It follows from (1) that

$$x\left(t\right)=x\left(t_k^{+}\right)+{\int }_{t_k}^{t}f(s,x\left(s\right))ds,$$

(3)

for $t\in (t_k,t_{k+1})$, which leads to

$$\begin{array}{ccc}\hfill x\left(t\right)& =& x\left(t_k^{+}\right)+{\int }_{t_k}^{t}f(s,x\left(s\right))ds\hfill \\ & =& x\left(t_k^{-}\right)+y_k+{\int }_{t_k}^{t}f(s,x\left(s\right))ds\hfill \\ & =& x\left(t_{k-1}^{+}\right)+{\int }_{t_{k-1}}^{t_k}f(s,x\left(s\right))ds+y_k+{\int }_{t_k}^{t}f(s,x\left(s\right))ds\hfill \\ & =& x\left(t_0\right)+\sum _{i=1}^k{y}_i+\sum _{i=1}^k{\int }_{t_{i-1}}^{t_i}f(s,x\left(s\right))ds+{\int }_{t_k}^{t}f(s,x\left(s\right))ds\hfill \\ & =& x\left(t_0\right)+\sum _{i=1}^k{y}_i+{\int }_{t_0}^{t}f(s,x\left(s\right))ds\hfill \end{array}$$

for $t\in (t_0,t)$.

This approach cannot be extended to FDEs, however, keeping the lower limit at $t_0$. Note that

$$x\left(t\right)=x\left(t_0\right)+\sum _{i=1}^k{y}_i+{\displaystyle \frac{1}{\mathsf{\Gamma }\left(q\right)}}{\int }_{t_0}^t{(t-s)}^{q-1}f(s,x\left(s\right))ds,$$

(4)

for $t\in (t_0,\infty )$, is a solution to the IFDE, as presented in [13]:

$${}^{c}D_{t_0}^{q}x\left(t\right)=f(t,x),$$

(5)

for $t\in (t_0,\infty )$, with (2) and $q\in (0,1)$, fixing the lower limit at $t_0$, where ${}^{c}D_{t_0}^{q}x\left(t\right)$ is a generalized Caputo fractional derivative with lower limit at $t_0$.

Next, if the FDE version of (1) is considered in the following form:

$${}^{c}D_{t_0}^{q}x\left(t\right)=f(t,x),t\in (t_k,t_{k+1})$$

(6)

where $q\in (0,1)$, then (3) becomes

$$x\left(t\right)=x\left(t_k^{+}\right)+{\displaystyle \frac{1}{\mathsf{\Gamma }\left(q\right)}}{\int }_{t_k}^t{(t-s)}^{q-1}f(s,x\left(s\right))ds,$$

(7)

for $t\in (t_k,t_{k+1})$. Thus, one can study this type of IFDE (6) with (2) when the lower limits are changing at all impulses.
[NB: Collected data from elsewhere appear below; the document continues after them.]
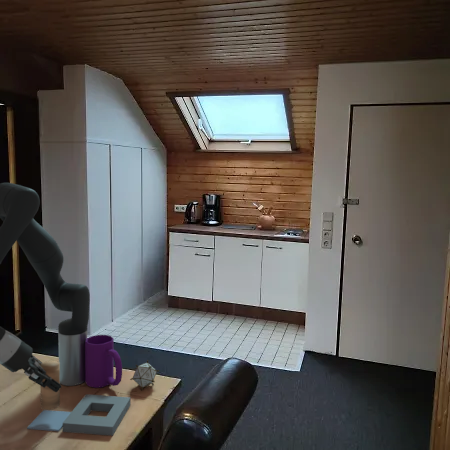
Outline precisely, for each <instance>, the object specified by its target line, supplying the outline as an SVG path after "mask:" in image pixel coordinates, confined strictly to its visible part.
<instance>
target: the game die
mask: <svg viewBox="0 0 450 450" xmlns="http://www.w3.org/2000/svg"><path fill="white" fill-rule="evenodd" d="M159 371H160V370H159V369H158V370H156V368H154V367H153V366H152V365H151V364H150V363H149V359H147V361H146V362H144V363H142V364H140V365H138V364H135V370H134V373H133V376H132V377H131V378H130V379H129V380H130V381H132V380H133V381H134V382H135V383H136V384H137V385H138V386H139V387H140V390H141V391H143V390H144V389H143V388H145V387H147V386H150V385H152V386H154V383H155V377H156V375H157V373H158V372H159Z"/></svg>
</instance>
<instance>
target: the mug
mask: <svg viewBox="0 0 450 450" xmlns="http://www.w3.org/2000/svg"><path fill="white" fill-rule="evenodd" d="M114 342H115V341H114V337H112V336H111V335H109V334H96V335H92V336H90V337H87V339H86V341H85V380H86V381H85V384H86V385H87V386H88V387H91V388H95V389H97V388H98V389H101V388H104V387H107V386H109V385H110V386H114V387H115V386H118V385H119V384H120V383H121V382H122V378H123V363H122V358H121V356H120V354H119V352H118V351H117V350H116V349H114V345H115V344H114ZM114 365H115V366H114ZM114 367H115V377H114Z"/></svg>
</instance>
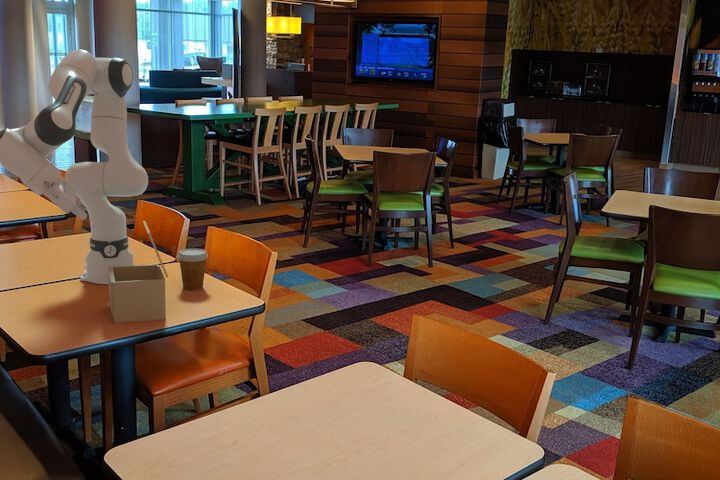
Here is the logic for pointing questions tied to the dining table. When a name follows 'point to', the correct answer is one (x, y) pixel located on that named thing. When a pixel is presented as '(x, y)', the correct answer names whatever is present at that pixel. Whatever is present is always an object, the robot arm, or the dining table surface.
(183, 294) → the dining table surface
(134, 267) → the carton
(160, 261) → the lid flap
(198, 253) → the disposable coffee cup
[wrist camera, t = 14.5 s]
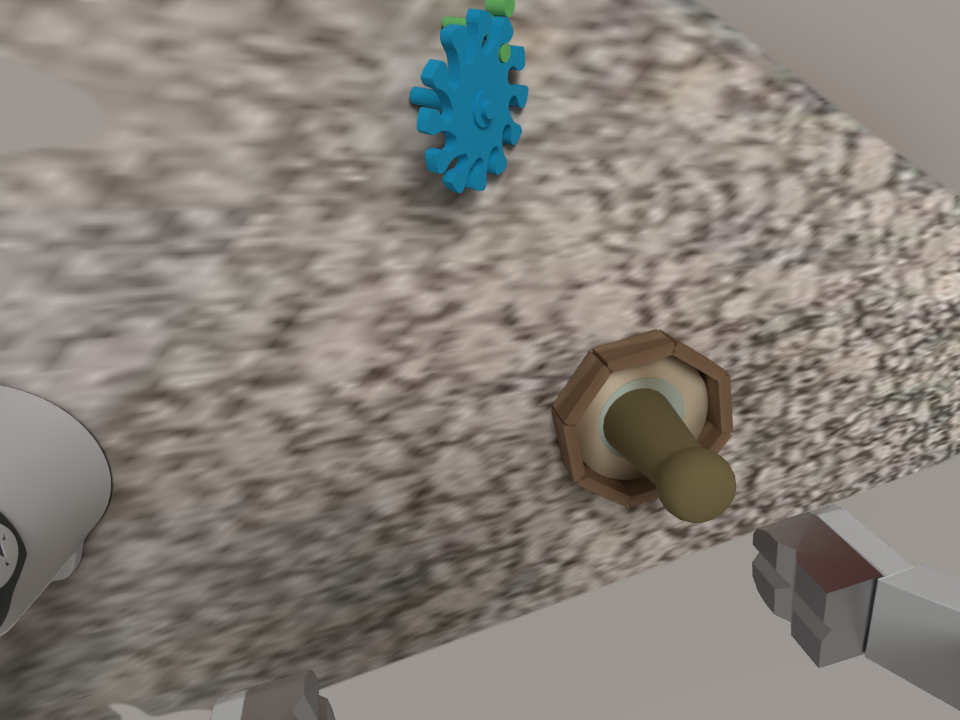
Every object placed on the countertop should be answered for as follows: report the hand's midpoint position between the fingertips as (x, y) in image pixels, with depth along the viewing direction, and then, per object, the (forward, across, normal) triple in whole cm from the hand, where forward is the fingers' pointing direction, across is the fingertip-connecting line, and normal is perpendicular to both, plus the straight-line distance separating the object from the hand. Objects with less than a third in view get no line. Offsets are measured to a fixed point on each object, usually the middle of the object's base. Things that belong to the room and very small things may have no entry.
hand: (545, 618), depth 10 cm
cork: (+31, -15, +19) cm, 39 cm away
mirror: (+32, -15, +19) cm, 40 cm away
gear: (+34, -6, -7) cm, 35 cm away
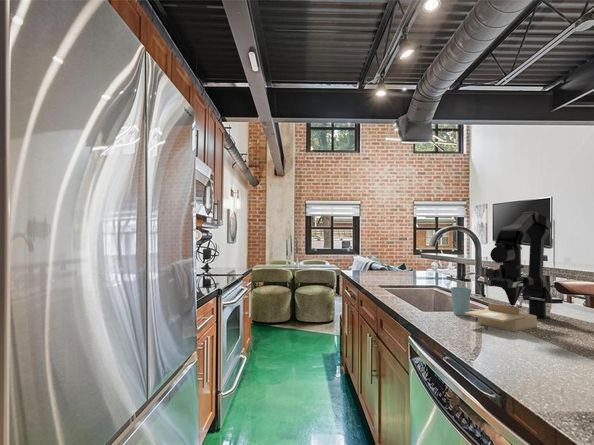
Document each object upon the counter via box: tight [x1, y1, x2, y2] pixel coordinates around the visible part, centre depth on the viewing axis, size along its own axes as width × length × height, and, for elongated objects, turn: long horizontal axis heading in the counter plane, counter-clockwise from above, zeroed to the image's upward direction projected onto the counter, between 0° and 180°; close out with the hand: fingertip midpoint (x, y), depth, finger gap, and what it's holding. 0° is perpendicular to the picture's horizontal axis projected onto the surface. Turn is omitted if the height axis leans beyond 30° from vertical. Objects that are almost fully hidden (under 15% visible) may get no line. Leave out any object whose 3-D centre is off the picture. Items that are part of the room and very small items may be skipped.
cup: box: [450, 286, 472, 316], centre depth 145 cm, size 8×8×10 cm
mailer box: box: [477, 312, 538, 333], centre depth 126 cm, size 14×13×4 cm
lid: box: [465, 302, 525, 322], centre depth 122 cm, size 14×13×3 cm
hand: (512, 305), depth 128 cm, fingers closed
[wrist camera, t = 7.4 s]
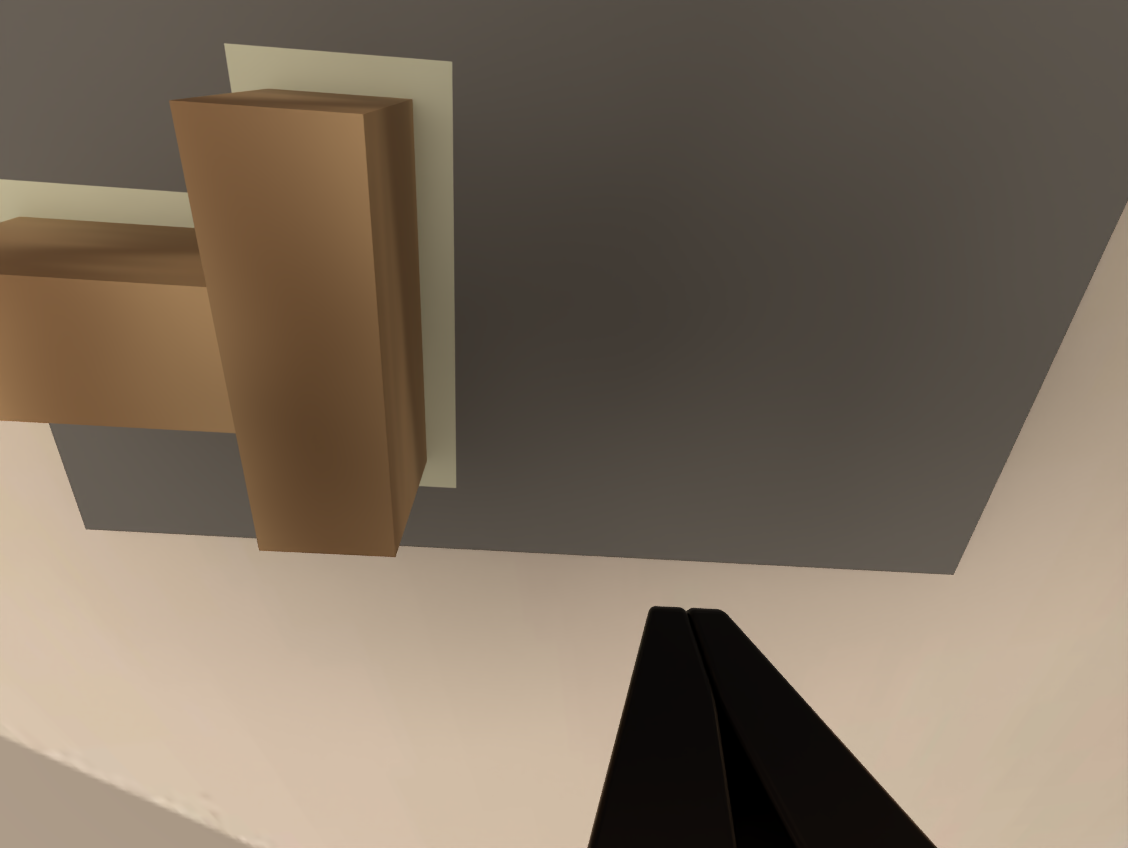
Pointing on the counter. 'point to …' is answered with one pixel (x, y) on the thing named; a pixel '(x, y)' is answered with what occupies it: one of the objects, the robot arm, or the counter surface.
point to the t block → (248, 313)
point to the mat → (644, 251)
Consequently, ${}^{c}D_{t_k}^{q}x\left(t\right)$ is a generalized Caputo fractional derivative with lower limit at $t_k$. Similarly, it follows from (7) that

$$\begin{array}{ccc}\hfill x\left(t\right)& =& x\left(t_k^{+}\right)+{\displaystyle \frac{1}{\mathsf{\Gamma }\left(q\right)}}{\int }_{t_k}^t{(t-s)}^{q-1}f(s,x\left(s\right))ds\hfill \\ & =& x\left(t_k^{-}\right)+y_k+{\displaystyle \frac{1}{\mathsf{\Gamma }\left(q\right)}}{\int }_{t_k}^t{(t-s)}^{q-1}f(s,x\left(s\right))ds\hfill \\ & =& x\left(t_{k-1}^{+}\right)+{\displaystyle \frac{1}{\mathsf{\Gamma }\left(q\right)}}{\int }_{t_{k-1}}^{t_k}{(t_k-s)}^{q-1}f(s,x\left(s\right))ds\hfill \\ & & +y_k+{\displaystyle \frac{1}{\mathsf{\Gamma }\left(q\right)}}{\int }_{t_k}^t{(t-s)}^{q-1}f(s,x\left(s\right))ds\hfill \\ & =& x\left(t_0\right)+\sum _{i=1}^k{y}_i+{\displaystyle \frac{1}{\mathsf{\Gamma }\left(q\right)}}\sum _{i=1}^k{\int }_{t_{i-1}}^{t_i}{(t_i-s)}^{q-1}f(s,x\left(s\right))ds\hfill \\ & & +{\displaystyle \frac{1}{\mathsf{\Gamma }\left(q\right)}}{\int }_{t_k}^t{(t-s)}^{q-1}f(s,x\left(s\right))ds\hfill \end{array}$$

for $t\in (t_k,t_{k+1})$. Because $q\in (0,1)$, there is a memory effect in (6), meaning that

$$\begin{array}{ccc}\hfill & & \sum _{i=1}^k{\int }_{t_{i-1}}^{t_i}{(t_i-s)}^{q-1}f(s,x\left(s\right))ds+{\int }_{t_k}^t{(t-s)}^{q-1}f(s,x\left(s\right))ds\hfill \\ & \ne & {\int }_{t_0}^t{(t-s)}^{q-1}f(s,x\left(s\right))ds\hfill \end{array}$$

(8)

where it is important to note that the integral kernels of the first term on the left-hand side are ${(t_i-s)}^{q-1}$ but not ${(t-s)}^{q-1}$ and that $[t_0,t)={\bigcup }_{i=0}^{k-1}[t_i,t_{i+1})\cup [t_k,t)$ holds only for $t\in (t_k,t_{k+1})$. Thus, (8) shows that the memory effect of (5) is not a sum of the memory effects of (6) on each of these subintervals.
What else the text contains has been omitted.